[AntonioLao]

The August paper of 1925 (introducing ½-integer quantum numbers for hydrogen, which yielded a bonus explanation of the 4686 angstroms fine structure in helium plus) penned jointly by two Dutch physicists, George Uhlenbeck and Samuel Goudsmit led to their discovery of electron spin in October. About the same duration, same ideas found in the August paper, Slater has also proposed them independently and earlier in January, the idea had occurred to Kronig after hearing Lande’s discussions on Pauli Exclusion Principle. The ultimate explanation of electron spin and the fine structure of energy levels, since the discovery of Zeeman Effect, were finally accomplished using Dirac equation. This equation uses a concept, already discovered and mathematically formalized afterward by Elie Cartan into a theory of spinors between 1913 and 1937.

Associating the word ‘spinors’ to the components of Dirac equation was introduced by Ehrenfest in a letter to van der Waerden questioning its similarity to tensors. Many physicists at this stage understood that relationships must exist between spinors, vectors, and tensors. Nevertheless, what are these relationships? In other words, what were the connections between the spinor group and the Lorentz group for rotations? The 3D spinors are composed of two components for 4 degrees of freedom, while the 3D vectors are composed of three components for 6 degrees of freedom. The 4D spinors are composed of four components for 8 degrees of freedom, while the 4D tensors are composed of 16 components for 32 degrees of freedom. So, what can be the connections? One possible connection could be the time axis. However, time unit vectors do not exist. How can we define these time axes?

[Guille]

Two questions, that when answered, will let me work on this questions and I will give you my mathematical-based answer:

What about 3d tensors?
and
What about 4d vectors?

Is the 4rth dimension refered here, time?

[AntonioLao]

3D tensors are usually called vectors. 4D tensors are used by both special relativity and general relativity.

[Guille]

Quote:

Originally Posted by AntonioLao

3D tensors are usually called vectors. 4D tensors are used by both special relativity and general relativity.

And what about a 4d vector?

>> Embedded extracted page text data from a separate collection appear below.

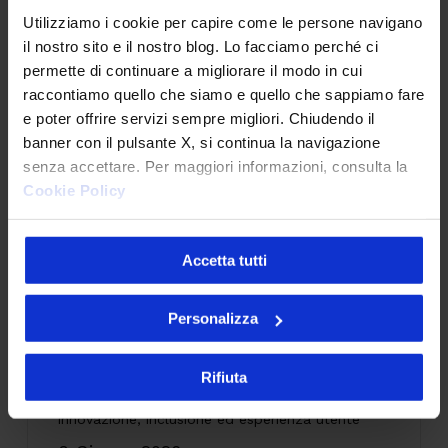
Utilizziamo i cookie per capire come le persone navigano
il nostro sito e il nostro blog. Lo facciamo perché ci
CodyLab, formazione senza confini: Italia e
permette di continuare a migliorare il modo in cui
Camerun connessi con il Talent Accelerator
raccontiamo quello che siamo e quello che sappiamo fare
Program
e poter offrire servizi sempre migliori. Chiudendo il
25 Giugno 2026
banner con il pulsante X, si continua la navigazione
senza accettare. Per maggiori informazioni, consulta la
Cookie Policy
API senza governance: il problema invisibile che
Accetta tutti
indebolisce la tua architettura
28 Maggio 2026
Personalizza
Rifiuta
Accessibilità digitale: il caso SOL Veritas tra
innovazione, inclusione ed esperienza utente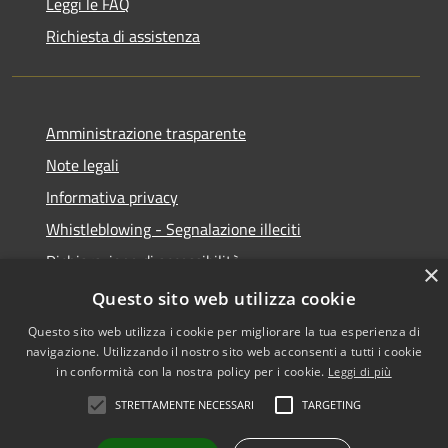
Leggi le FAQ
Richiesta di assistenza
Amministrazione trasparente
Note legali
Informativa privacy
Whistleblowing - Segnalazione illeciti
Dichiarazione di accessibilità
×
Obiettivi di acessibilità
Questo sito web utilizza cookie
Questo sito web utilizza i cookie per migliorare la tua esperienza di
navigazione. Utilizzando il nostro sito web acconsenti a tutti i cookie
in conformità con la nostra policy per i cookie.
Leggi di più
RSS
Copyright © 2026 • Comune di
STRETTAMENTE NECESSARI
TARGETING
Accessibilità
Voghera • Powered by
Privacy
Municipium
Accesso
•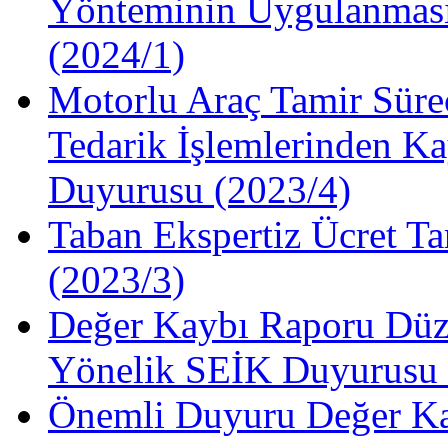
Yönteminin Uygulanması
(2024/1)
Motorlu Araç Tamir Süre
Tedarik İşlemlerinden Ka
Duyurusu (2023/4)
Taban Ekspertiz Ücret Ta
(2023/3)
Değer Kaybı Raporu Düze
Yönelik SEİK Duyurusu 
Önemli Duyuru Değer Ka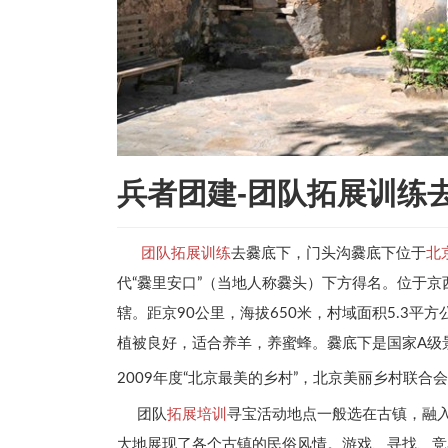
兵者团建-团队拓展训练
团队
拓展训练
北
去爨底下，门头沟爨底下位于
代“爨里安口”（当地人称爨头）下方得名。位于
辖。距京90公里，海拔650米，村域面积5.3平
植被良好，适合养羊，养蜜蜂。爨底下是国家A级
2009年度“北京最美的乡村”，北京美丽乡村联合
拓展培训
团队
寻宝活动地点一般选在古镇，融
大地展现了各个古镇的民俗风情。游戏、寻找、竞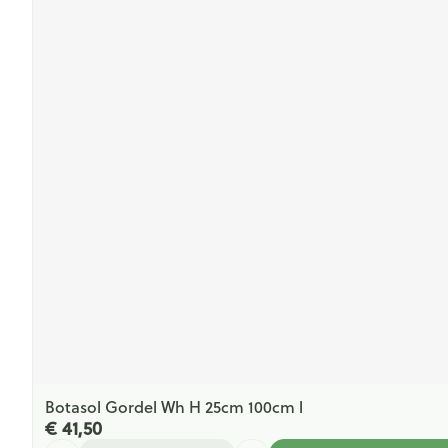
Botasol Gordel Wh H 25cm 100cm l
€ 41,50
Aantal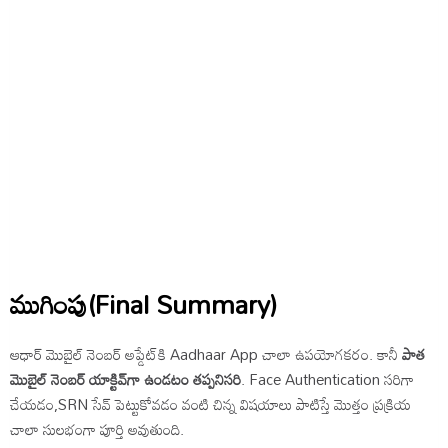
ముగింపు(Final Summary)
ఆధార్ మొబైల్ నెంబర్ అప్డేట్‌కి Aadhaar App చాలా ఉపయోగకరం. కానీ
పాత
మొబైల్ నెంబర్ యాక్టివ్‌గా ఉండటం తప్పనిసరి
. Face Authentication సరిగా
చేయడం,SRN సేవ్ పెట్టుకోవడం వంటి చిన్న విషయాలు పాటిస్తే మొత్తం ప్రక్రియ
చాలా సులభంగా పూర్తి అవుతుంది.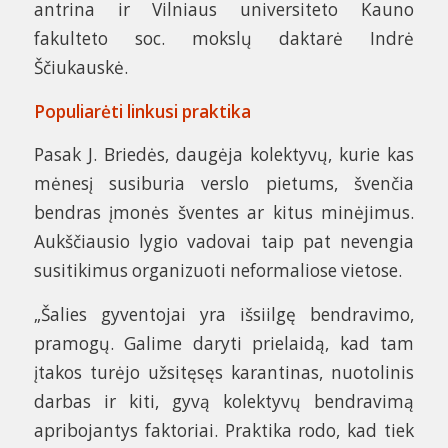
antrina ir Vilniaus universiteto Kauno
fakulteto soc. mokslų daktarė Indrė
Ščiukauskė.
Populiarėti linkusi praktika
Pasak J. Briedės, daugėja kolektyvų, kurie kas
mėnesį susiburia verslo pietums, švenčia
bendras įmonės šventes ar kitus minėjimus.
Aukščiausio lygio vadovai taip pat nevengia
susitikimus organizuoti neformaliose vietose.
„Šalies gyventojai yra išsiilgę bendravimo,
pramogų. Galime daryti prielaidą, kad tam
įtakos turėjo užsitęsęs karantinas, nuotolinis
darbas ir kiti, gyvą kolektyvų bendravimą
apribojantys faktoriai. Praktika rodo, kad tiek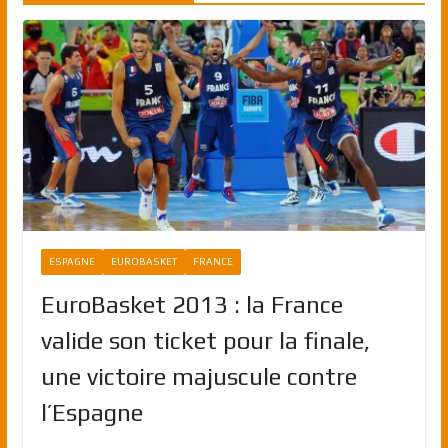
ESPAGNE
EUROBASKET
FRANCE
EuroBasket 2013 : la France
valide son ticket pour la finale,
une victoire majuscule contre
l’Espagne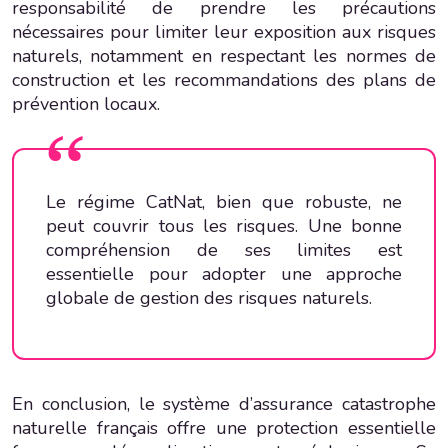
responsabilité de prendre les précautions
nécessaires pour limiter leur exposition aux risques
naturels, notamment en respectant les normes de
construction et les recommandations des plans de
prévention locaux.
Le régime CatNat, bien que robuste, ne
peut couvrir tous les risques. Une bonne
compréhension de ses limites est
essentielle pour adopter une approche
globale de gestion des risques naturels.
En conclusion, le système d’assurance catastrophe
naturelle français offre une protection essentielle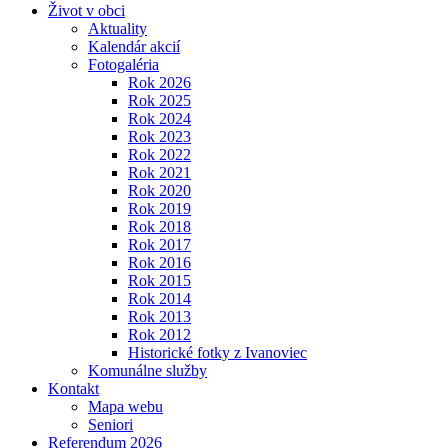
Život v obci
Aktuality
Kalendár akcií
Fotogaléria
Rok 2026
Rok 2025
Rok 2024
Rok 2023
Rok 2022
Rok 2021
Rok 2020
Rok 2019
Rok 2018
Rok 2017
Rok 2016
Rok 2015
Rok 2014
Rok 2013
Rok 2012
Historické fotky z Ivanoviec
Komunálne služby
Kontakt
Mapa webu
Seniori
Referendum 2026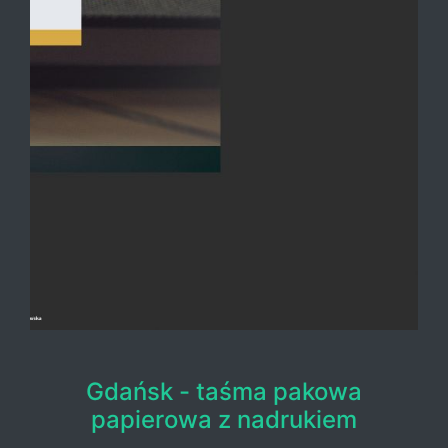
Gdańsk - taśma pakowa
papierowa z nadrukiem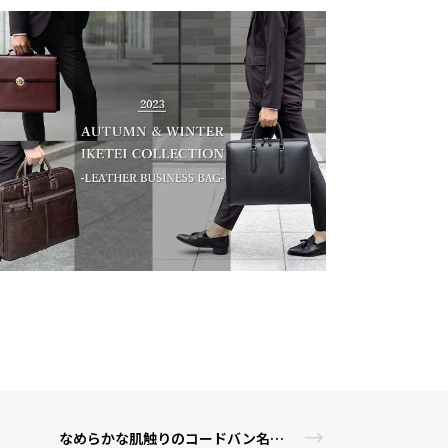
なめらかな肌触りのコードバン名刺入れ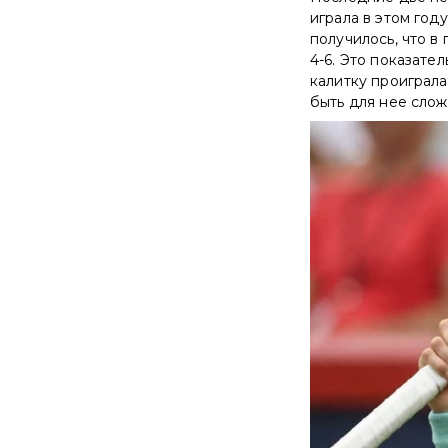
играла в этом год
получилось, что в
4-6. Это показате
калитку проиграл
быть для нее слож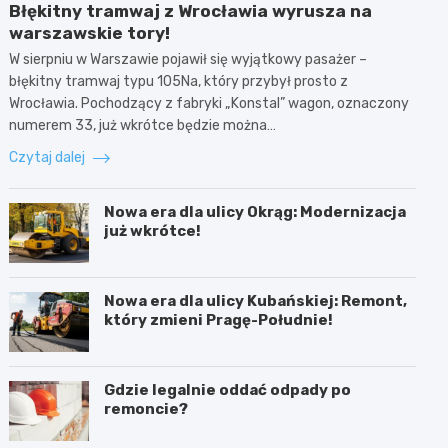
Błękitny tramwaj z Wrocławia wyrusza na
warszawskie tory!
W sierpniu w Warszawie pojawił się wyjątkowy pasażer –
błękitny tramwaj typu 105Na, który przybył prosto z
Wrocławia. Pochodzący z fabryki „Konstal” wagon, oznaczony
numerem 33, już wkrótce będzie można…
Czytaj dalej
Nowa era dla ulicy Okrąg: Modernizacja
już wkrótce!
Nowa era dla ulicy Kubańskiej: Remont,
który zmieni Pragę-Południe!
Gdzie legalnie oddać odpady po
remoncie?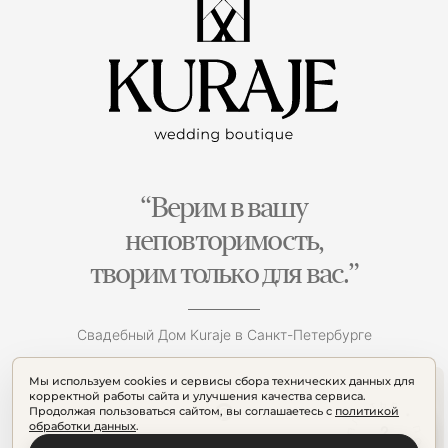
“Верим в вашу
неповторимость,
творим только для вас.”
Свадебный Дом Kuraje в Санкт-Петербурге
Мы используем cookies и сервисы сбора технических данных для
корректной работы сайта и улучшения качества сервиса.
Продолжая пользоваться сайтом, вы соглашаетесь с
политикой
обработки данных
.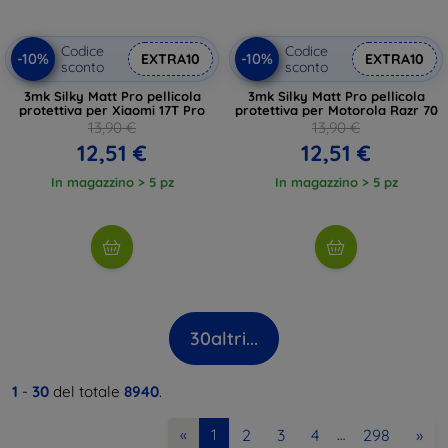
Codice
Codice
-10%
-10%
EXTRA10
EXTRA10
sconto
sconto
3mk Silky Matt Pro pellicola
3mk Silky Matt Pro pellicola
protettiva per Xiaomi 17T Pro
protettiva per Motorola Razr 70
13,90 €
13,90 €
12,51 €
12,51 €
In magazzino > 5 pz
In magazzino > 5 pz
30
altri...
1
-
30
del totale
8940
.
2
3
4
298
»
«
1
…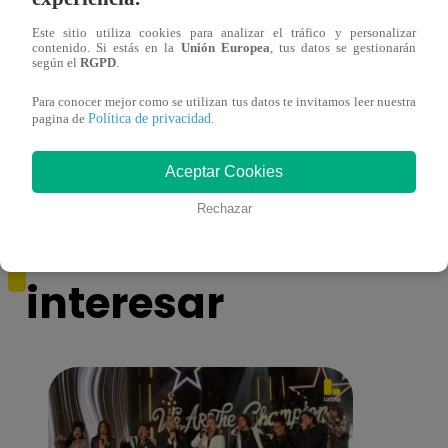
Este sitio utiliza cookies para analizar el tráfico y personalizar
contenido. Si estás en la
Unión Europea
, tus datos se gestionarán
según el
RGPD
.
Cantante Jaime Carmona asesinado: todo
Grupo
lo que sabe de la muerte del exparticipante
de fa
Para conocer mejor como se utilizan tus datos te invitamos leer nuestra
de ‘La Voz Perú’
Política de privacidad
pagina de
.
Aceptar Cookies
Rechazar
También te puede
interesar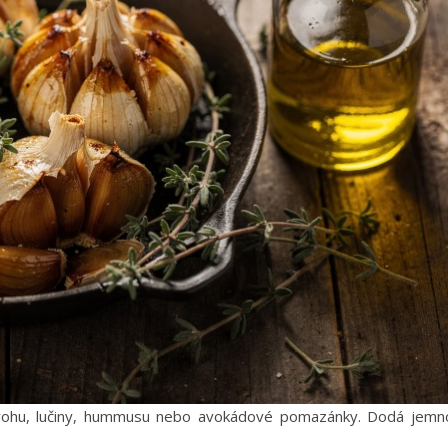
rohu, lučiny, hummusu nebo avokádové pomazánky. Dodá jemn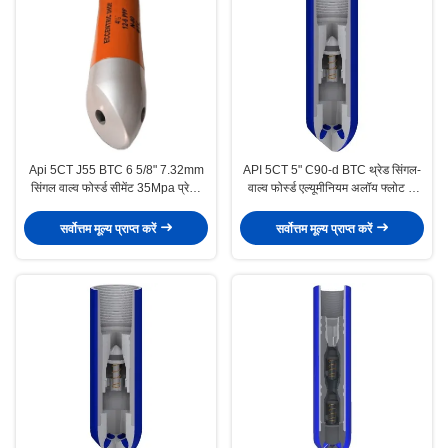
Api 5CT J55 BTC 6 5/8" 7.32mm
API 5CT 5" C90-d BTC थ्रेड सिंगल-
सिंगल वाल्व फोर्स्ड सीमेंट 35Mpa प्रेशर
वाल्व फोर्स्ड एल्यूमीनियम अलॉय फ्लोट शू
फ्लोट शू और फ्लोट कॉलर
और फ्लोट कॉलर – तेल और गैस कुओं के
संचालन के लिए समर्पित
सर्वोत्तम मूल्य प्राप्त करें
सर्वोत्तम मूल्य प्राप्त करें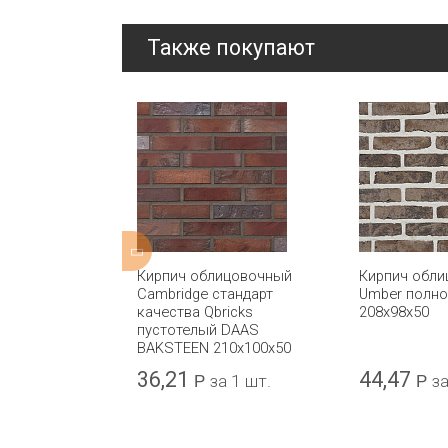
Также покупают
ицовочный
Кирпич облицовочный
Кирпич обл
inear
Cambridge стандарт
Umber полн
 CRH
качества Qbricks
208x98x50
пустотелый DAAS
BAKSTEEN 210x100x50
36,21
44,47
а 1 шт.
Р
за 1 шт.
Р
за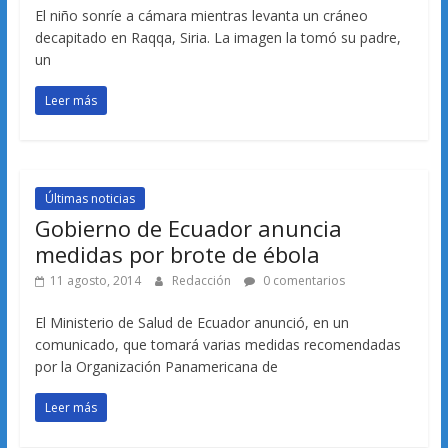
El niño sonríe a cámara mientras levanta un cráneo
decapitado en Raqqa, Siria. La imagen la tomó su padre,
un
Leer más
Últimas noticias
Gobierno de Ecuador anuncia
medidas por brote de ébola
11 agosto, 2014
Redacción
0 comentarios
El Ministerio de Salud de Ecuador anunció, en un
comunicado, que tomará varias medidas recomendadas
por la Organización Panamericana de
Leer más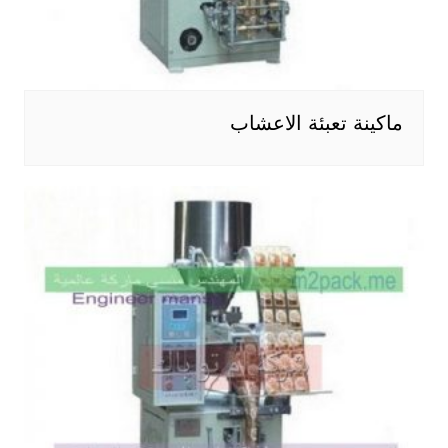
ماكينة تعبئة الاعشاب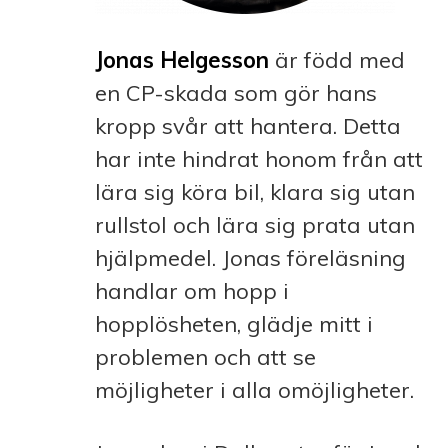
Jonas Helgesson
är född med
en CP-skada som gör hans
kropp svår att hantera. Detta
har inte hindrat honom från att
lära sig köra bil, klara sig utan
rullstol och lära sig prata utan
hjälpmedel. Jonas föreläsning
handlar om hopp i
hopplösheten, glädje mitt i
problemen och att se
möjligheter i alla omöjligheter.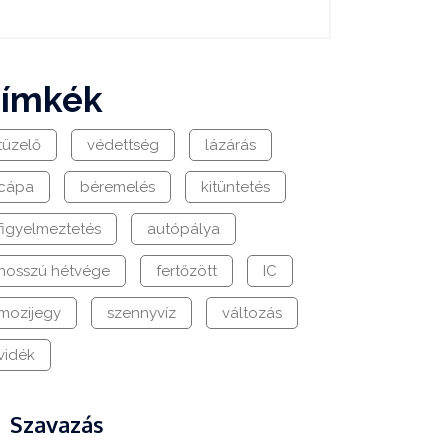
címkék
tüzelő
védettség
lázárás
cápa
béremelés
kitüntetés
figyelmeztetés
autópálya
hosszú hétvége
fertőzött
IC
mozijegy
szennyvíz
változás
vidék
Szavazás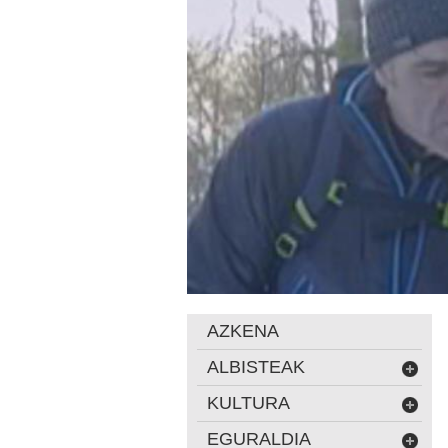
AZKENA
ALBISTEAK
KULTURA
EGURALDIA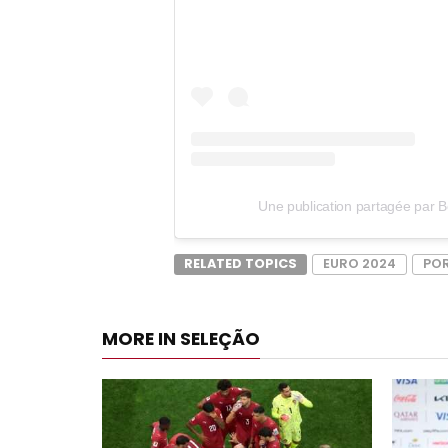
Une publication partagée par 
RELATED TOPICS
EURO 2024
PO
MORE IN SELEÇÃO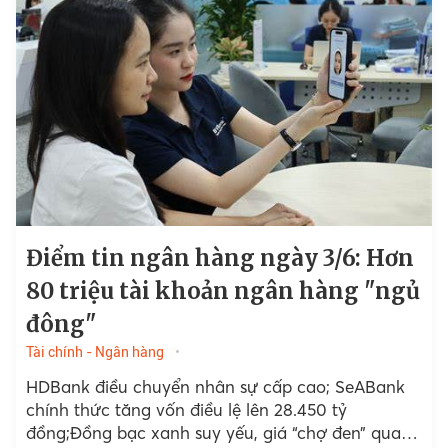
Điểm tin ngân hàng ngày 3/6: Hơn
80 triệu tài khoản ngân hàng "ngủ
đông"
Tài chính - Ngân hàng
HDBank điều chuyển nhân sự cấp cao; SeABank
chính thức tăng vốn điều lệ lên 28.450 tỷ
đồng;Đồng bạc xanh suy yếu, giá “chợ đen” quay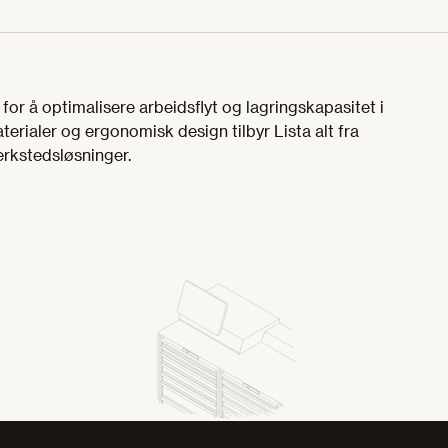
for å optimalisere arbeidsflyt og lagringskapasitet i
erialer og ergonomisk design tilbyr Lista alt fra
erkstedsløsninger.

Is it called tensor?

[Guille]

And, finally,

What is the number of components and degree of freedom of 3d Scalars and 4d Scalars?

[AntonioLao]

For 4D vectors, see site http://mathworld.wolfram.com/Four-Vector.html
all dimensional scalars have only one component.

[Guille]

Quote:

Originally Posted by AntonioLao

For 4D vectors, see site http://mathworld.wolfram.com/Four-Vector.html

Thanks for the link.

Quote:

Originally Posted by AntonioLao

all dimensional scalars have only one component.

And how many degrees of freedom?

[Guille]

Quote:

Originally Posted by AntonioLao

3D tensors are usually called vectors.

Is this because a 3d tensor and a 3d vector have the same number of components and dregrees of freedom?

By the way, the link that you gave me (http://mathworld.wolfram.com/Four-Vector.html) lacks of one last piece of information that I need, to proceed inmy number theory investigation/researchs:

What is the degree of freedom of a 4d vector?

[AntonioLao]

GUILLE,

If the 4D object is a particle, it has 16 components and 8 degrees of freedom. If it is the continuous field, it has infinite components and dof's.

[Guille]

Quote:

Originally Posted by AntonioLao

GUILLE,

If the 4D object is a particle, it has 16 components and 8 degrees of freedom. If it is the continuous field, it has infinite components and dof's.

What is then light? It has wave-particle duality, so it has both descriptions, doesn't it?